25 Ekim 2018 Perşembe

Aynalama beni, aynalarım seni!

Kaç gündür yazmaya başlayıp siliyorum, başlayıp siliyorum… Ay yok, yooook, önemli bir haber falan vereceğimden değil. Konuya öyle bir giriş yaptım sanki. Sadece can sıkıntısını atmak için yazmak istiyor, yazacaklarımı çok yavan bulup vazgeçiyorum.
Geçen bir şey okudum, “en yakınınızdaki -yani en çok vakit geçirdiğiniz- 5 kişi neyse siz de o oluyorsunuz…” diyordu.
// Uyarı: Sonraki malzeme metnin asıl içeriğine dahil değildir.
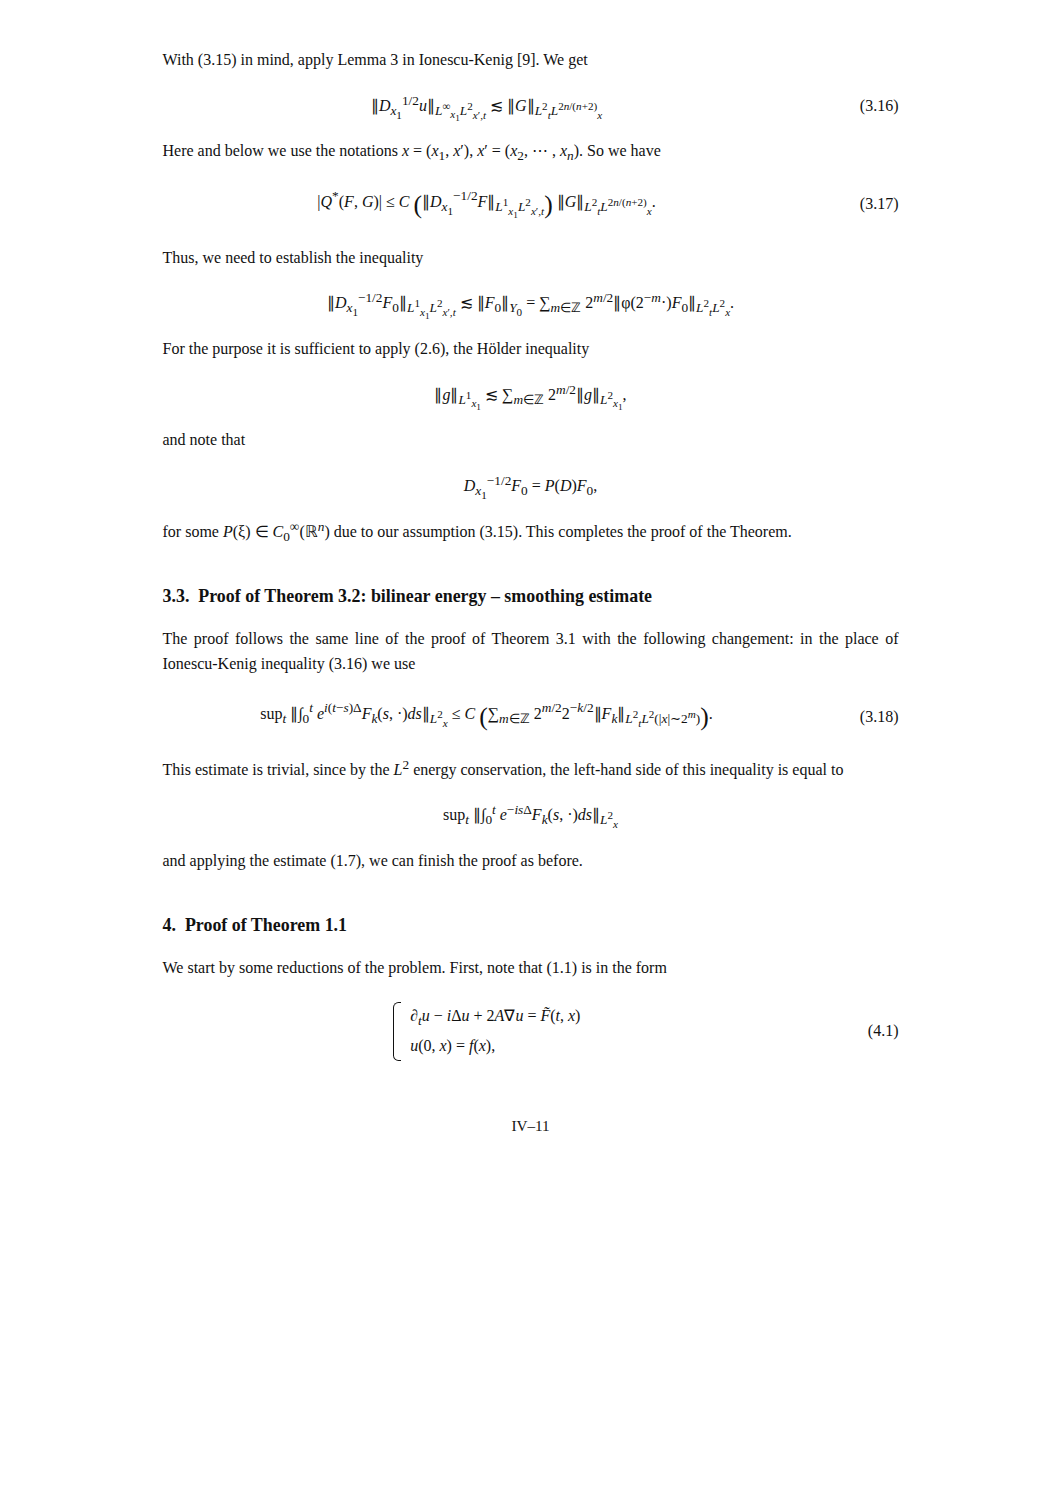With (3.15) in mind, apply Lemma 3 in Ionescu-Kenig [9]. We get
∥Dx11/2u∥L∞x1L2x′,t ≲ ∥G∥L2tL2n/(n+2)x
(3.16)
Here and below we use the notations x = (x1, x′), x′ = (x2, ⋯ , xn). So we have
|Q*(F, G)| ≤ C (∥Dx1−1/2F∥L1x1L2x′,t) ∥G∥L2tL2n/(n+2)x.
(3.17)
Thus, we need to establish the inequality
∥Dx1−1/2F0∥L1x1L2x′,t ≲ ∥F0∥Y0 = ∑m∈ℤ 2m/2∥φ(2−m·)F0∥L2tL2x.
For the purpose it is sufficient to apply (2.6), the Hölder inequality
∥g∥L1x1 ≲ ∑m∈ℤ 2m/2∥g∥L2x1,
and note that
Dx1−1/2F0 = P(D)F0,
for some P(ξ) ∈ C0∞(ℝn) due to our assumption (3.15). This completes the proof of the Theorem.
3.3. Proof of Theorem 3.2: bilinear energy – smoothing estimate
The proof follows the same line of the proof of Theorem 3.1 with the following changement: in the place of Ionescu-Kenig inequality (3.16) we use
supt ∥∫0t ei(t−s)ΔFk(s, ·)ds∥L2x ≤ C (∑m∈ℤ 2m/22−k/2∥Fk∥L2tL2(|x|∼2m)).
(3.18)
This estimate is trivial, since by the L2 energy conservation, the left-hand side of this inequality is equal to
supt ∥∫0t e−is ΔFk(s, ·)ds∥L2x
and applying the estimate (1.7), we can finish the proof as before.
4. Proof of Theorem 1.1
We start by some reductions of the problem. First, note that (1.1) is in the form
∂tu − i Δu + 2A∇u = F̃(t, x)
u(0, x) = f(x),
(4.1)
IV–11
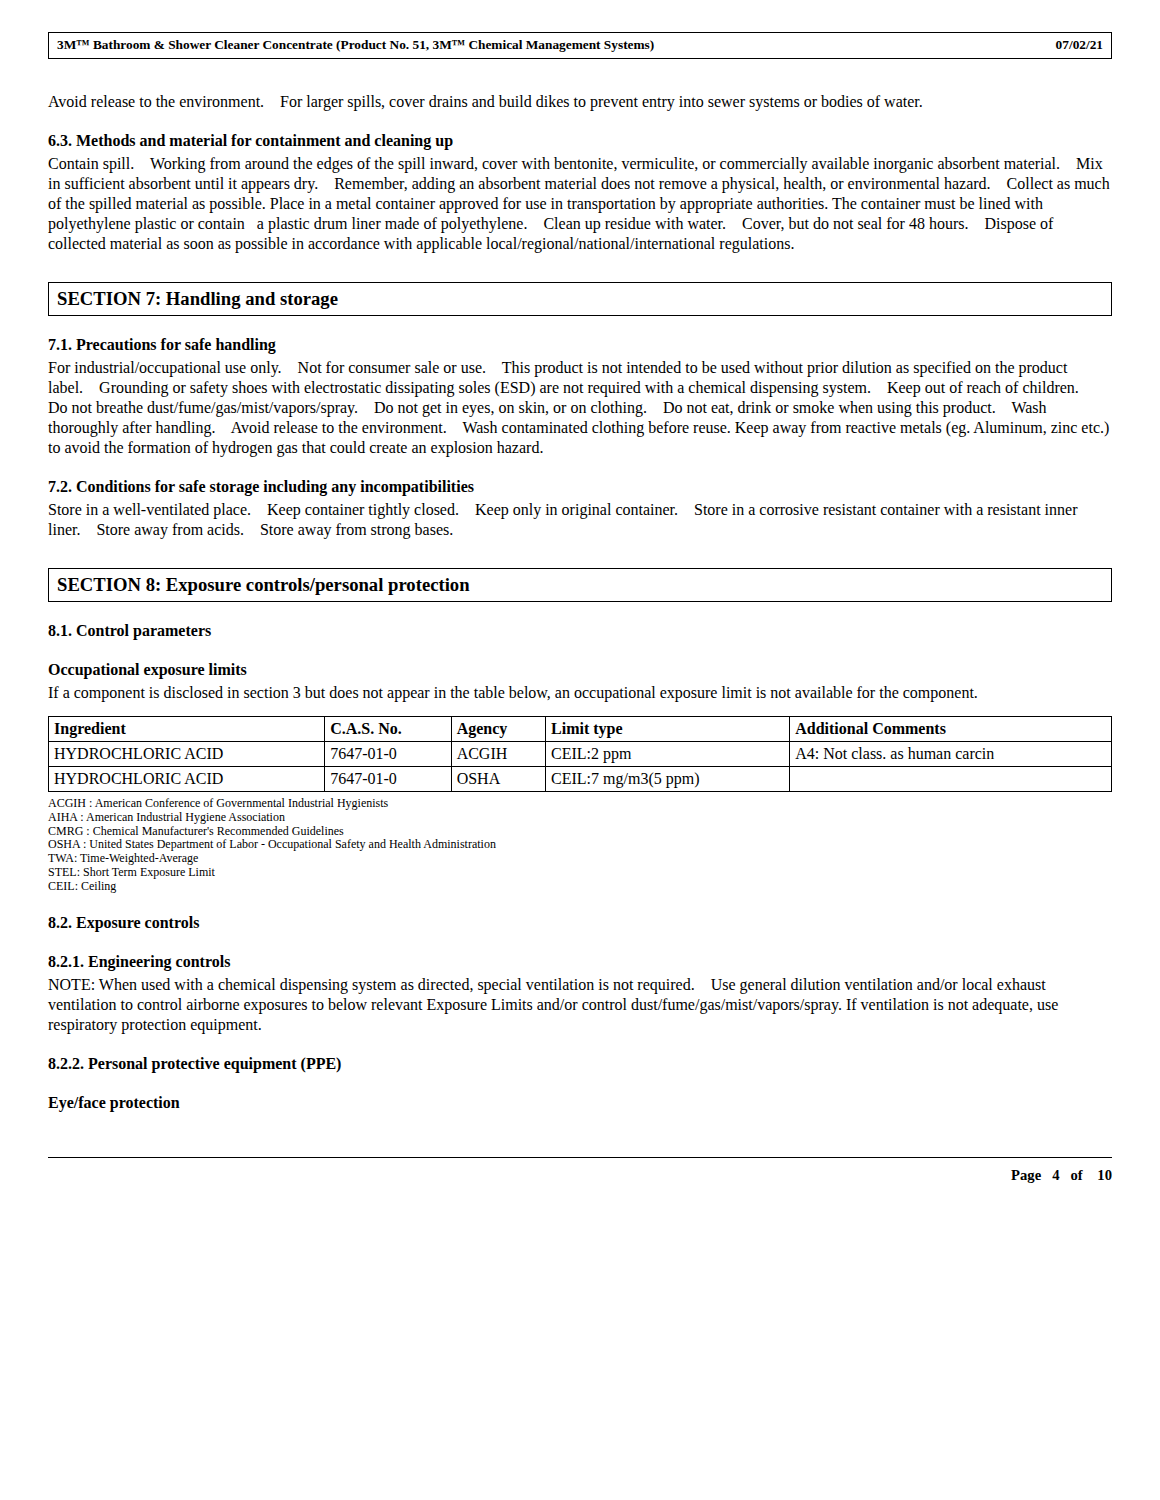3M™ Bathroom & Shower Cleaner Concentrate (Product No. 51, 3M™ Chemical Management Systems) 07/02/21
Avoid release to the environment. For larger spills, cover drains and build dikes to prevent entry into sewer systems or bodies of water.
6.3. Methods and material for containment and cleaning up
Contain spill. Working from around the edges of the spill inward, cover with bentonite, vermiculite, or commercially available inorganic absorbent material. Mix in sufficient absorbent until it appears dry. Remember, adding an absorbent material does not remove a physical, health, or environmental hazard. Collect as much of the spilled material as possible. Place in a metal container approved for use in transportation by appropriate authorities. The container must be lined with polyethylene plastic or contain a plastic drum liner made of polyethylene. Clean up residue with water. Cover, but do not seal for 48 hours. Dispose of collected material as soon as possible in accordance with applicable local/regional/national/international regulations.
SECTION 7: Handling and storage
7.1. Precautions for safe handling
For industrial/occupational use only. Not for consumer sale or use. This product is not intended to be used without prior dilution as specified on the product label. Grounding or safety shoes with electrostatic dissipating soles (ESD) are not required with a chemical dispensing system. Keep out of reach of children. Do not breathe dust/fume/gas/mist/vapors/spray. Do not get in eyes, on skin, or on clothing. Do not eat, drink or smoke when using this product. Wash thoroughly after handling. Avoid release to the environment. Wash contaminated clothing before reuse. Keep away from reactive metals (eg. Aluminum, zinc etc.) to avoid the formation of hydrogen gas that could create an explosion hazard.
7.2. Conditions for safe storage including any incompatibilities
Store in a well-ventilated place. Keep container tightly closed. Keep only in original container. Store in a corrosive resistant container with a resistant inner liner. Store away from acids. Store away from strong bases.
SECTION 8: Exposure controls/personal protection
8.1. Control parameters
Occupational exposure limits
If a component is disclosed in section 3 but does not appear in the table below, an occupational exposure limit is not available for the component.
| Ingredient | C.A.S. No. | Agency | Limit type | Additional Comments |
| --- | --- | --- | --- | --- |
| HYDROCHLORIC ACID | 7647-01-0 | ACGIH | CEIL:2 ppm | A4: Not class. as human carcin |
| HYDROCHLORIC ACID | 7647-01-0 | OSHA | CEIL:7 mg/m3(5 ppm) | |
ACGIH : American Conference of Governmental Industrial Hygienists
AIHA : American Industrial Hygiene Association
CMRG : Chemical Manufacturer's Recommended Guidelines
OSHA : United States Department of Labor - Occupational Safety and Health Administration
TWA: Time-Weighted-Average
STEL: Short Term Exposure Limit
CEIL: Ceiling
8.2. Exposure controls
8.2.1. Engineering controls
NOTE: When used with a chemical dispensing system as directed, special ventilation is not required. Use general dilution ventilation and/or local exhaust ventilation to control airborne exposures to below relevant Exposure Limits and/or control dust/fume/gas/mist/vapors/spray. If ventilation is not adequate, use respiratory protection equipment.
8.2.2. Personal protective equipment (PPE)
Eye/face protection
Page 4 of 10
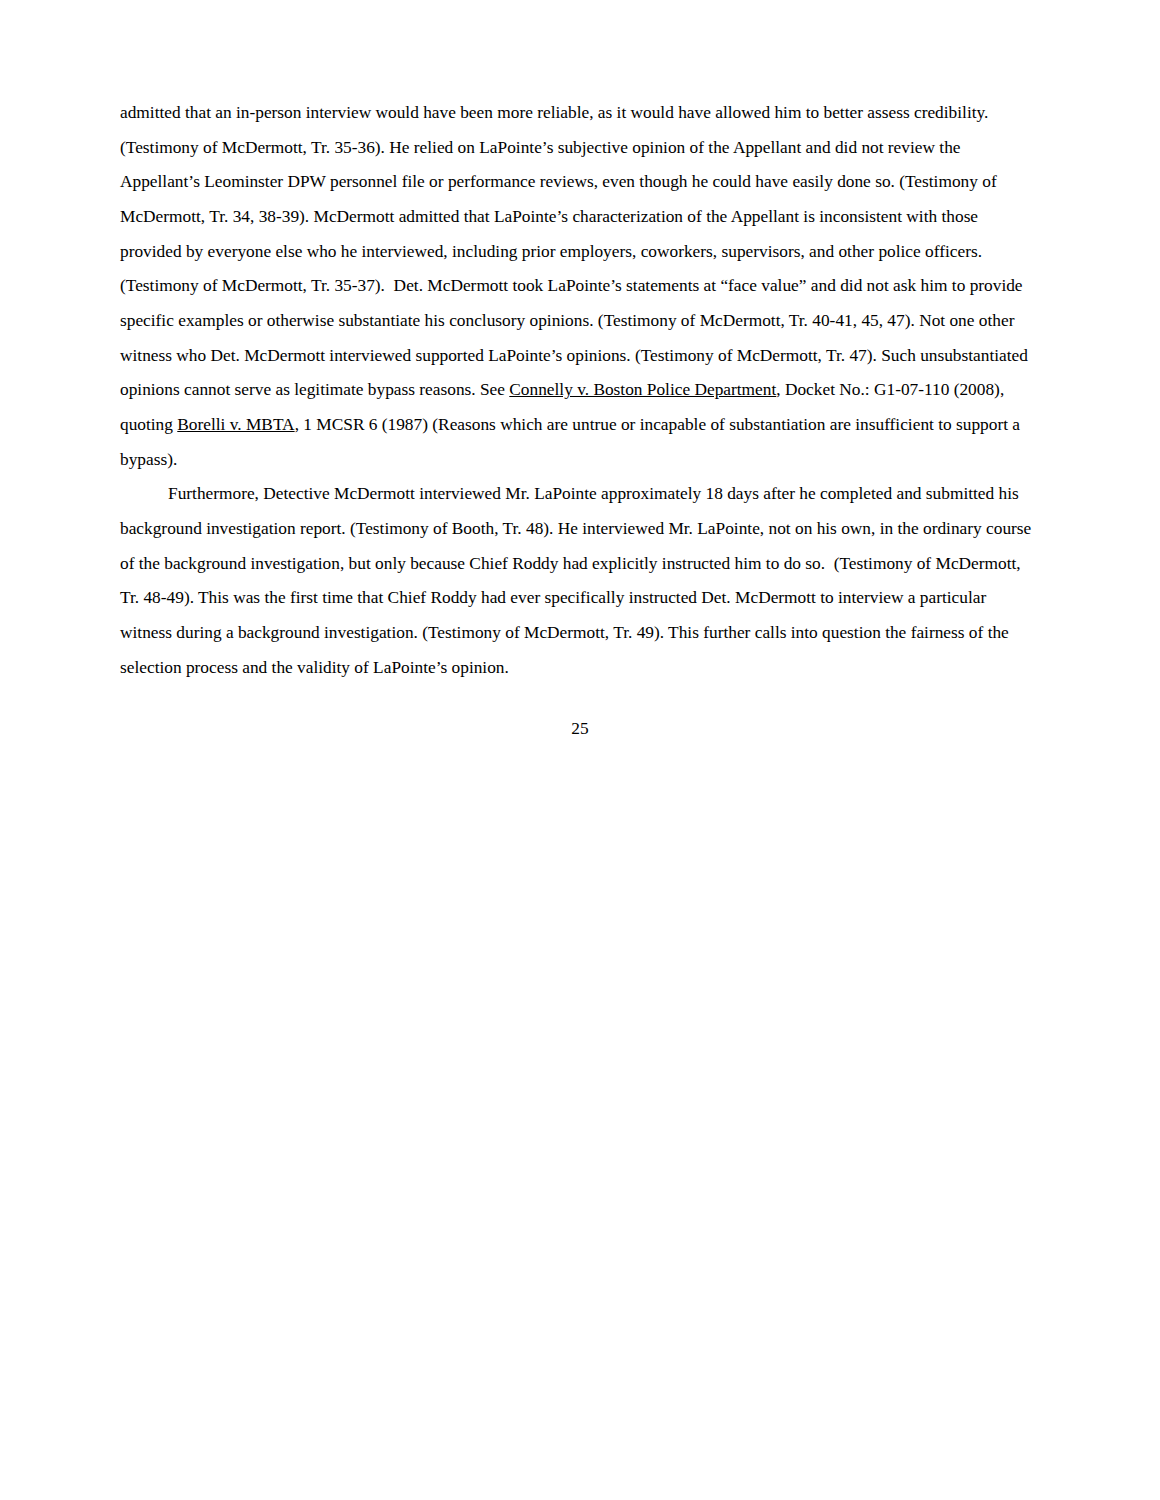admitted that an in-person interview would have been more reliable, as it would have allowed him to better assess credibility. (Testimony of McDermott, Tr. 35-36). He relied on LaPointe’s subjective opinion of the Appellant and did not review the Appellant’s Leominster DPW personnel file or performance reviews, even though he could have easily done so. (Testimony of McDermott, Tr. 34, 38-39). McDermott admitted that LaPointe’s characterization of the Appellant is inconsistent with those provided by everyone else who he interviewed, including prior employers, coworkers, supervisors, and other police officers. (Testimony of McDermott, Tr. 35-37). Det. McDermott took LaPointe’s statements at “face value” and did not ask him to provide specific examples or otherwise substantiate his conclusory opinions. (Testimony of McDermott, Tr. 40-41, 45, 47). Not one other witness who Det. McDermott interviewed supported LaPointe’s opinions. (Testimony of McDermott, Tr. 47). Such unsubstantiated opinions cannot serve as legitimate bypass reasons. See Connelly v. Boston Police Department, Docket No.: G1-07-110 (2008), quoting Borelli v. MBTA, 1 MCSR 6 (1987) (Reasons which are untrue or incapable of substantiation are insufficient to support a bypass).
Furthermore, Detective McDermott interviewed Mr. LaPointe approximately 18 days after he completed and submitted his background investigation report. (Testimony of Booth, Tr. 48). He interviewed Mr. LaPointe, not on his own, in the ordinary course of the background investigation, but only because Chief Roddy had explicitly instructed him to do so. (Testimony of McDermott, Tr. 48-49). This was the first time that Chief Roddy had ever specifically instructed Det. McDermott to interview a particular witness during a background investigation. (Testimony of McDermott, Tr. 49). This further calls into question the fairness of the selection process and the validity of LaPointe’s opinion.
25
Ayna nöron meselesi ile açıklamışlar durumu.
Okuyunca ağzımdan bir “AMANIN YANDIK!” çıktı.
Şu banal resmi de koyayım dedim...
Çalışan bir insan olarak en çok vakit geçirdiğim insanlar mecburen iş yerindekiler. 2 yakın arkadaşım var, biri yaşça büyük bizden; görmüş geçirmiş ve memleketin hallerinden, süregiden haksızlıktan, tek başına bir ergen büyütmekten yılmış durumda. O güçlü kadını bile içten içten yemişler. Diğeri benim yavrudan biraz küçük bir oğlu olan neşeli bir arkadaşım ama onun da bu aralar ailedeki büyük hastalıklar nedeniyle canı çok sıkkın. İkisi de her konudan konuşabileceğin “güncel” insanlar, örnek aldığım bir sürü yönleri var. Fakat kendi aramızda sürekli iş konuşmaktan kurtulamıyor ve olanlara söylendikçe birbirimizi hepten dibe çekiyoruz. Anlayacağın o nöronlar şu an hınç dolu, gergin ve morali bozuk.

İşte böyle böyle aktarıyoruz bütün karamsarlığımızı...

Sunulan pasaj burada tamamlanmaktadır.